Lines taken from a collection
[Start of section]

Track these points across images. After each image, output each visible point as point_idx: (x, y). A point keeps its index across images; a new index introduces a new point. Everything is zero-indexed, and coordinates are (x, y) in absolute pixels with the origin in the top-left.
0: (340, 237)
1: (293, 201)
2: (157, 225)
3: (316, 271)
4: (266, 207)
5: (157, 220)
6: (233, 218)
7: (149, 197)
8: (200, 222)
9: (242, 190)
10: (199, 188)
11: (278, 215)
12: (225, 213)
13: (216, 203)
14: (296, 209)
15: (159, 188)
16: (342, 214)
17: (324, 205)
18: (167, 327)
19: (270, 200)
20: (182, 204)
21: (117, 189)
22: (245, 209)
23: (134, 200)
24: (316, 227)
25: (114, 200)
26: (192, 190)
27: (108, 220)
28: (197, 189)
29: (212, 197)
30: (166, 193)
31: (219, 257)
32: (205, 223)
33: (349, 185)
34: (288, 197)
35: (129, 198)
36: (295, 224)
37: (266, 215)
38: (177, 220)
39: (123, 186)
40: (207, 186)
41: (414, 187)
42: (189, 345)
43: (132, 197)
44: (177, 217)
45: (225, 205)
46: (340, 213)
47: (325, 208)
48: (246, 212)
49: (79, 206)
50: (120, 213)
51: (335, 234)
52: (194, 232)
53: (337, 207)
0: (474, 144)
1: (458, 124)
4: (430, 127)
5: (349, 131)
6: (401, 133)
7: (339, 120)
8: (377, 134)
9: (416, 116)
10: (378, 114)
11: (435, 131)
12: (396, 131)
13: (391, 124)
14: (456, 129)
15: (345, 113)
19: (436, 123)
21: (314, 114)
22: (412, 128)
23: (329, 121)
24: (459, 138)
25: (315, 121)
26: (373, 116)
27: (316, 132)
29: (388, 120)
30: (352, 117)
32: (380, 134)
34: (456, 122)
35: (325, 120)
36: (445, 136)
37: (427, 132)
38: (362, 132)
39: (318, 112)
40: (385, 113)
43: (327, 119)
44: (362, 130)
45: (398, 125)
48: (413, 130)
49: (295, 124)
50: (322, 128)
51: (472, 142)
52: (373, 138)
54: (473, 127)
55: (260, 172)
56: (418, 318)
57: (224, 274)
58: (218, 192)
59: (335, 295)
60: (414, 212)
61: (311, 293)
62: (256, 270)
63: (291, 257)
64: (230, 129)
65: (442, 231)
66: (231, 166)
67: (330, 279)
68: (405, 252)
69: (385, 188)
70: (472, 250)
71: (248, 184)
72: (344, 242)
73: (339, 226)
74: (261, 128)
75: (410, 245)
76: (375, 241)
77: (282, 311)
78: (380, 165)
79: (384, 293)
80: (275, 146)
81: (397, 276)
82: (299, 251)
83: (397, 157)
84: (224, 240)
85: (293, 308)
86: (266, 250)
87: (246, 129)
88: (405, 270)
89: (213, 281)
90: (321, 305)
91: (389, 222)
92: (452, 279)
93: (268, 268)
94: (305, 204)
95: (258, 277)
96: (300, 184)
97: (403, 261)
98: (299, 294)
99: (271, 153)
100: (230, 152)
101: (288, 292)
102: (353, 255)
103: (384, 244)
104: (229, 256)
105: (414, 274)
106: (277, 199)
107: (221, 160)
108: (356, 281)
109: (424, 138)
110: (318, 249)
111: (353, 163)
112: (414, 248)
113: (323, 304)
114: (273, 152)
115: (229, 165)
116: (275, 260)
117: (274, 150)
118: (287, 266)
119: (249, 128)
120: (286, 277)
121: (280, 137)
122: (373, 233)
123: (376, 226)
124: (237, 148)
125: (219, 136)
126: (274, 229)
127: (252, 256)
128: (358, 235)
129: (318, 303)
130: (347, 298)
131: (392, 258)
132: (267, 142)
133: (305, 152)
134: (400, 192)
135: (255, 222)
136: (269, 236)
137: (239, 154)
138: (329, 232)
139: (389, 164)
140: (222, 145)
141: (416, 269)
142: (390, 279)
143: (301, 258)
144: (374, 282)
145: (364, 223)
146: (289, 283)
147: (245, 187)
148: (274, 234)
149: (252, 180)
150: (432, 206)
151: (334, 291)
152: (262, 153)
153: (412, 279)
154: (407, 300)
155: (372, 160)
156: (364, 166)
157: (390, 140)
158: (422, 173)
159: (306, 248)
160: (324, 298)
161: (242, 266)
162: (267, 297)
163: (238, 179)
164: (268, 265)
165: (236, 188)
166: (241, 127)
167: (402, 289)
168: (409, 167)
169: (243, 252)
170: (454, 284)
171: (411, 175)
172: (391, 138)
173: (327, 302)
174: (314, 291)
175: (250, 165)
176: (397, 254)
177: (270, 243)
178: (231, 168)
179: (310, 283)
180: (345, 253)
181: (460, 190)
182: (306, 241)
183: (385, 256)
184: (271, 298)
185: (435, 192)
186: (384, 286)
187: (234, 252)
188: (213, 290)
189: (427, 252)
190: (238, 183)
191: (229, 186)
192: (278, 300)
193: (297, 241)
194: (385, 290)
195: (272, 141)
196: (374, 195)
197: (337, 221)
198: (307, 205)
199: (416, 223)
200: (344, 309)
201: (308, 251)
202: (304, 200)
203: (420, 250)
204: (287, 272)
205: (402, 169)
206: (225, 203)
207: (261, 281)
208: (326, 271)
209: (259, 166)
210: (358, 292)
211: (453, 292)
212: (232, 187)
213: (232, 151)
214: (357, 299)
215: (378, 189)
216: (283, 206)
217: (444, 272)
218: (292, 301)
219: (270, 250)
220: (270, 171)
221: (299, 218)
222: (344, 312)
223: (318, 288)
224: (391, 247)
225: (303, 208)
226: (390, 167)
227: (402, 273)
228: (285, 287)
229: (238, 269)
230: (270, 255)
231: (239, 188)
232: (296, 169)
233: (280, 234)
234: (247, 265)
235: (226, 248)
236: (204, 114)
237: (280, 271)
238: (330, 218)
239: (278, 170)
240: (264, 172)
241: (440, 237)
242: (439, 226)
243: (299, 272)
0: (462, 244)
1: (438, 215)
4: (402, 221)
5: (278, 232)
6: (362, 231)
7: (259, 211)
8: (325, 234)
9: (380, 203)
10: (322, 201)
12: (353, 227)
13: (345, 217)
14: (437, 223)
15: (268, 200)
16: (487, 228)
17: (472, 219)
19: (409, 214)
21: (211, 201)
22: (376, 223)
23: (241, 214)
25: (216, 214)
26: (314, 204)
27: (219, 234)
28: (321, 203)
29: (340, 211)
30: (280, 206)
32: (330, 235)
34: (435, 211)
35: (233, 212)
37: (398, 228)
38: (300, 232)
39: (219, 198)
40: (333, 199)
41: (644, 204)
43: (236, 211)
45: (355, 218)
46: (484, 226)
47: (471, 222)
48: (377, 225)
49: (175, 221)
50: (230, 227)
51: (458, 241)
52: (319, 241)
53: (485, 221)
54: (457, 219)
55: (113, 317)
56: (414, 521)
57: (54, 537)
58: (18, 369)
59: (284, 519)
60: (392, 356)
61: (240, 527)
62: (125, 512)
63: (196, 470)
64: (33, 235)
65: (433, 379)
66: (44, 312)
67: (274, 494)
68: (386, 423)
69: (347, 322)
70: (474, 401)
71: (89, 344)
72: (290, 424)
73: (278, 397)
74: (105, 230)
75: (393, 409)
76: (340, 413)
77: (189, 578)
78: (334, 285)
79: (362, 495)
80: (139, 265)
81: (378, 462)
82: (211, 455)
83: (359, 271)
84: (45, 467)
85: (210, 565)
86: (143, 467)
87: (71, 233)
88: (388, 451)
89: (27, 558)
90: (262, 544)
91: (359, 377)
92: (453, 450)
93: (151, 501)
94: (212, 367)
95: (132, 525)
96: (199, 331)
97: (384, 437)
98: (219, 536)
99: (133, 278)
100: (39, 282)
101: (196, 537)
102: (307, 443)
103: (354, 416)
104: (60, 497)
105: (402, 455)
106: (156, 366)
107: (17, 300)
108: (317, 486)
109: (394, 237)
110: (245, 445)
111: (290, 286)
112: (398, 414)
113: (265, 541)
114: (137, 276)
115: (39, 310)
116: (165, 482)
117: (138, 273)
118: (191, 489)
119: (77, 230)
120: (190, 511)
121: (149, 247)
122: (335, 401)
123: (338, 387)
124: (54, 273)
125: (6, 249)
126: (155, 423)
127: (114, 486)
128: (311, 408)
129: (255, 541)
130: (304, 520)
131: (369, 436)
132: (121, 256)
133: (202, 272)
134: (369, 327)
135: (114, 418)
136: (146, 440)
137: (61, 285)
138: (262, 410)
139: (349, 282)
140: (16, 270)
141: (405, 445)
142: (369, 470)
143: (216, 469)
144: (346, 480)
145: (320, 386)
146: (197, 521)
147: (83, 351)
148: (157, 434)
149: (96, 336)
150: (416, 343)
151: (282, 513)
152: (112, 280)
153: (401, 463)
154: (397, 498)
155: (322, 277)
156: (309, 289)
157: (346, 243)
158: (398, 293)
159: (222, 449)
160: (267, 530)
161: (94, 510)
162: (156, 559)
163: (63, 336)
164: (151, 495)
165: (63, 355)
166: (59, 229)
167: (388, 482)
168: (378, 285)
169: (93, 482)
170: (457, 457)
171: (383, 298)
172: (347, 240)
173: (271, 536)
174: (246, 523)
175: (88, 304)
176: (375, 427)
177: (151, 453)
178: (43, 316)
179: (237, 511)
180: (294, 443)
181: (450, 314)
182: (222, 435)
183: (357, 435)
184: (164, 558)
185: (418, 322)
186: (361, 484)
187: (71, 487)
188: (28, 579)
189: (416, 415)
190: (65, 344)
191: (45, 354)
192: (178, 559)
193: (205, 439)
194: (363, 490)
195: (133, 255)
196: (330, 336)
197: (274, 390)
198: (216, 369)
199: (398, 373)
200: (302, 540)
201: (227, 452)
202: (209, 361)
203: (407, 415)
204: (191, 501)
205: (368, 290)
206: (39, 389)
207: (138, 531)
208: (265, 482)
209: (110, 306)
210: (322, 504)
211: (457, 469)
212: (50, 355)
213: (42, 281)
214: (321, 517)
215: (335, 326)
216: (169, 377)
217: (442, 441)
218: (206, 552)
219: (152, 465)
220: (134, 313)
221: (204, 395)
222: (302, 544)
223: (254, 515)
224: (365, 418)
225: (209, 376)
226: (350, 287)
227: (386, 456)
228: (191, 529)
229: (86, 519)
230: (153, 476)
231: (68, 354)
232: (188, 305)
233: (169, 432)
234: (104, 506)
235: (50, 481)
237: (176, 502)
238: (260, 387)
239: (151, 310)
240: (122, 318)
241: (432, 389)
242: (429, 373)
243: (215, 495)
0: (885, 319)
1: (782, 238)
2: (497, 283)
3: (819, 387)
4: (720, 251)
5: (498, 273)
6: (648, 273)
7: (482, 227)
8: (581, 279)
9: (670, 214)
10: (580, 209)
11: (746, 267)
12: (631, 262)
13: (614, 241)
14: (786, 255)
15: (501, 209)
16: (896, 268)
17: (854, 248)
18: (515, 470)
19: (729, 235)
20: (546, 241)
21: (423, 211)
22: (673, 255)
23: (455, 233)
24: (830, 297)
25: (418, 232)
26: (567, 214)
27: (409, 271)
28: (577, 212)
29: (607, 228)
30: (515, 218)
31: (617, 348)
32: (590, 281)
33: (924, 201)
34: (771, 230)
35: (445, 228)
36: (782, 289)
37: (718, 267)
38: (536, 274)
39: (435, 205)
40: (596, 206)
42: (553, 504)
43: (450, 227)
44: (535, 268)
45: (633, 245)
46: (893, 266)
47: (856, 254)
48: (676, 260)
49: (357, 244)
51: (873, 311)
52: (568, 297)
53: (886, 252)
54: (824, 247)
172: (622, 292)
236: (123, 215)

[End of section]

→ **TRY IT**
Echo back everything from the line containing "54: (473, 127)" down to the line containing "70: (472, 250)", keeping each line unchanged.

→ **EXERCISE SOLUTION**
54: (473, 127)
55: (260, 172)
56: (418, 318)
57: (224, 274)
58: (218, 192)
59: (335, 295)
60: (414, 212)
61: (311, 293)
62: (256, 270)
63: (291, 257)
64: (230, 129)
65: (442, 231)
66: (231, 166)
67: (330, 279)
68: (405, 252)
69: (385, 188)
70: (472, 250)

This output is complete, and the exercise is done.